**Given request a**. Repeat the records word for word, starting at the beginning of the records and ending with the line that contains "export const myFeature", both included. Leave the pictures out.

**Text**.
____
Life is hopping here. The gardens are exploding with greens and radishes and onions and the accompanying work that comes with such explosions. We’re slowly building the general infrastructure we need for our market gardens (irrigation, high tunnel, etc). We’ve been trying to organize and get everything in order for our organic certification inspection (finally happening tomorrow!). We’re getting all our ducks in a row for the hopefully-nearing first day at the farmers market. Oh, yeah, and we’re still building that barn of ours. Barn-related projects have firmly taken their place in the back seat, but we are hoping to paint at the end of this week: YAY!!!
With all the new beginnings and planning and transitions and building and what-have-you, it can be hard to establish any sort of a consistent rhythm. Tim and I like to talk through the upcoming week on Sunday evenings and sketch out a general plan for each day. Usually, that plan has completely changed by 10 a.m. on Monday morning.
Which means I’m usually feeling frustrated and just a tad overwhelmed by 10:01 on Monday morning. Most weeks, thankfully, I manage to re-orient to the new tasks that have taken priority and (mostly) let go of my plan for the week.
In the midst of the whirlwind of work and newness, I relish the consistent tasks that insert their own small rhythms into my life. Many of these happen in the kitchen. Dinner prep. Kombucha brewing. Bread-baking (though my mother-in-law is a bread-baking master, and I’ve mostly been enjoying eating hers:). And an increasingly important one since we’ve had Anabel: yogurt making.
I learned to make yogurt on the farm in Kentucky where Tim and I worked after graduating from college. There were goats on this farm, with lots of milk to go along with them. We learned just a bit from the farmers there about making goat cheese and yogurt, and even after I left those goats behind I continued with semi-regular yogurt making.
Right after Anabel was born, I gave up yogurt making for a while and just bought it from the store. It seemed like the easiest thing to do. But then the kid started eating and discovered that, like her Papa, she has a deep affinity for plain yogurt. It has long been and continues to be one of her favorite snacks. She can easily eat a quart by herself before a week has gone by. At some point, I remembered that making yogurt really isn’t that hard, and is also quite cost effective, and I got back in my yogurt-making game.
I’ve used a number of methods to incubate yogurt throughout the years. At first, I placed the jars in a cooler with warm water. When I got tired of a musty-smelling cooler, I switched over to incubating in the crock pot. But after a few times of forgetting to turn the crock pot off and cooking my yogurt, I decided to try something new. The next method was the oven-light method, and that has been my go-to of late. But with an impending transition to a wood cookstove and accompanying outdoor wood-fired oven, my oven-light days are drawing to a close. So I decided perhaps I’d document the method while I can, and then give a yogurt making update once we take the plunge into non-electric, wood-fueled cooking.
If you’ve never made yogurt before, I’m guessing you’ll be surprised at how simple it is. You don’t need any fancy starters or kits to make a batch of yogurt. All you need is some milk, a little bit of plain yogurt, and some containers to incubate it in.
____
**Dataset rows**.
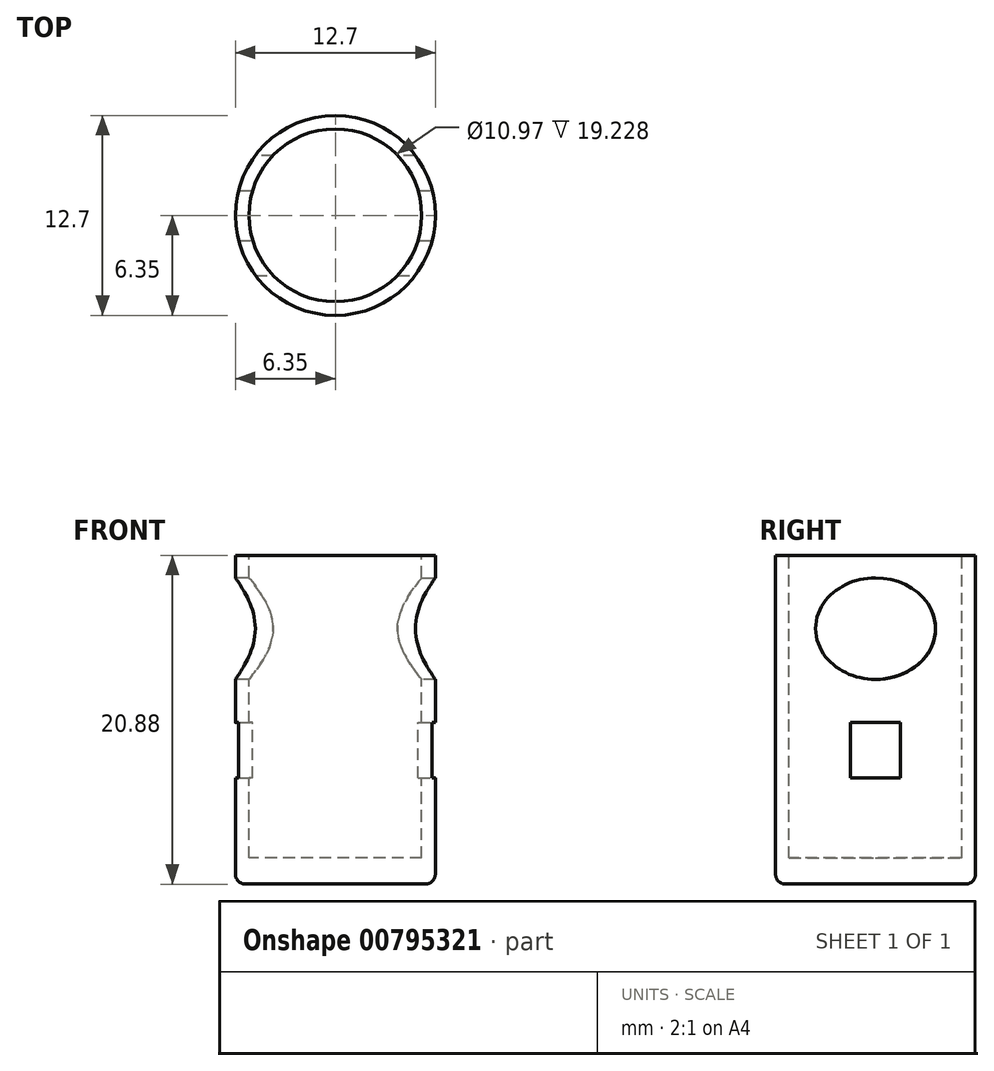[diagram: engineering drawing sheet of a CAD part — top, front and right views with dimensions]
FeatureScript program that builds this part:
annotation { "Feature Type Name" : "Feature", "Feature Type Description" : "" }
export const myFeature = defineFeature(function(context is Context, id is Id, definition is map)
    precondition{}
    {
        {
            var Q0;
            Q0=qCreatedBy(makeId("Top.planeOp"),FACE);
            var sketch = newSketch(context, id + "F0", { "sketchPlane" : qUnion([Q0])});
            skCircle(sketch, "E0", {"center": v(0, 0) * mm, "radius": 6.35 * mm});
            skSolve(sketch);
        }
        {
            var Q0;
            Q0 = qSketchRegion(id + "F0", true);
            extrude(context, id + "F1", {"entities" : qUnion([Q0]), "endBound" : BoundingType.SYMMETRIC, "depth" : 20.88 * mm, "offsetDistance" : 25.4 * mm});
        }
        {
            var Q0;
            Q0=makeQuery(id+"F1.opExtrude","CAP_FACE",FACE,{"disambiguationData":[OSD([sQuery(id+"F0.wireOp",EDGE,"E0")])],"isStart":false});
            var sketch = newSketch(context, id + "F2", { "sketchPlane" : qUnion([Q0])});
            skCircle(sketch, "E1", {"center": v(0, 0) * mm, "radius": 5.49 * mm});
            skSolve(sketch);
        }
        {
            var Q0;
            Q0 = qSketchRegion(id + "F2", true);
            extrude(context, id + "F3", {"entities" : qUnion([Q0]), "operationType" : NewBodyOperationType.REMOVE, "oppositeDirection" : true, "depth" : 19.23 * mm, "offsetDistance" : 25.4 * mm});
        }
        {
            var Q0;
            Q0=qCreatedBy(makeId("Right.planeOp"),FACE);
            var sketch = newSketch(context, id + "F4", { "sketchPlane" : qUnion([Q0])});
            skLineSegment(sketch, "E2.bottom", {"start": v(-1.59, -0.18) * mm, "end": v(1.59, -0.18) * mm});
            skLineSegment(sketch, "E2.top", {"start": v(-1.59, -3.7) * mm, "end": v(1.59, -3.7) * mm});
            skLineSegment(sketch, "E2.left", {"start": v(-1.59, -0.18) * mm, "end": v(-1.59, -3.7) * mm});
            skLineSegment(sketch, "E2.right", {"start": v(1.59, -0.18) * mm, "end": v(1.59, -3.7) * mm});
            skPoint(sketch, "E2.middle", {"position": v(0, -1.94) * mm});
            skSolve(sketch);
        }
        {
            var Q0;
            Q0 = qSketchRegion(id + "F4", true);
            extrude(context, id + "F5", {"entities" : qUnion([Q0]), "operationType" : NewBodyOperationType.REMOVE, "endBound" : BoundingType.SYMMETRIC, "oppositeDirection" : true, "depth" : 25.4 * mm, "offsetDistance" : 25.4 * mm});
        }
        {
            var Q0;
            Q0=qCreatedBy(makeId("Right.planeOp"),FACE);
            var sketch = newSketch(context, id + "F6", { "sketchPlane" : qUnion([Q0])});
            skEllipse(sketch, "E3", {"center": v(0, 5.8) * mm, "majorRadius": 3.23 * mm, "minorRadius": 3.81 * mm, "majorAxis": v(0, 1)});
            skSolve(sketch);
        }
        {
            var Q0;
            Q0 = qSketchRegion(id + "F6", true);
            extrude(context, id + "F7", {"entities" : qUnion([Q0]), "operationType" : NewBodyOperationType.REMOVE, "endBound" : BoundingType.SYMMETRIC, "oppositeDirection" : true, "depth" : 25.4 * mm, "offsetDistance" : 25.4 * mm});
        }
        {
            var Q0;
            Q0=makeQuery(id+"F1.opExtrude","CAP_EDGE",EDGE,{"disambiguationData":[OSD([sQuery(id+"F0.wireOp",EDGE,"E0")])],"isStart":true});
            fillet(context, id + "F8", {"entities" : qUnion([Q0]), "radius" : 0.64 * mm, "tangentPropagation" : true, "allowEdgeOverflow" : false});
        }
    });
____
**Given request b**.
Answer these questions about the yogurt post:
(i) Where did the writer learn to make yogurt?
(ii) What did the writer first place the jars in to incubate yogurt?
(iii) On what evening do Tim and the writer talk through the upcoming week?

**Task result a**.
[diagram: engineering drawing sheet of a CAD part — top, front and right views with dimensions]
FeatureScript program that builds this part:
annotation { "Feature Type Name" : "Feature", "Feature Type Description" : "" }
export const myFeature = defineFeature(function(context is Context, id is Id, definition is map)

**Task result b**.
(i) On the farm in Kentucky where the writer and Tim worked after graduating from college.
(ii) A cooler with warm water.
(iii) Sunday evenings.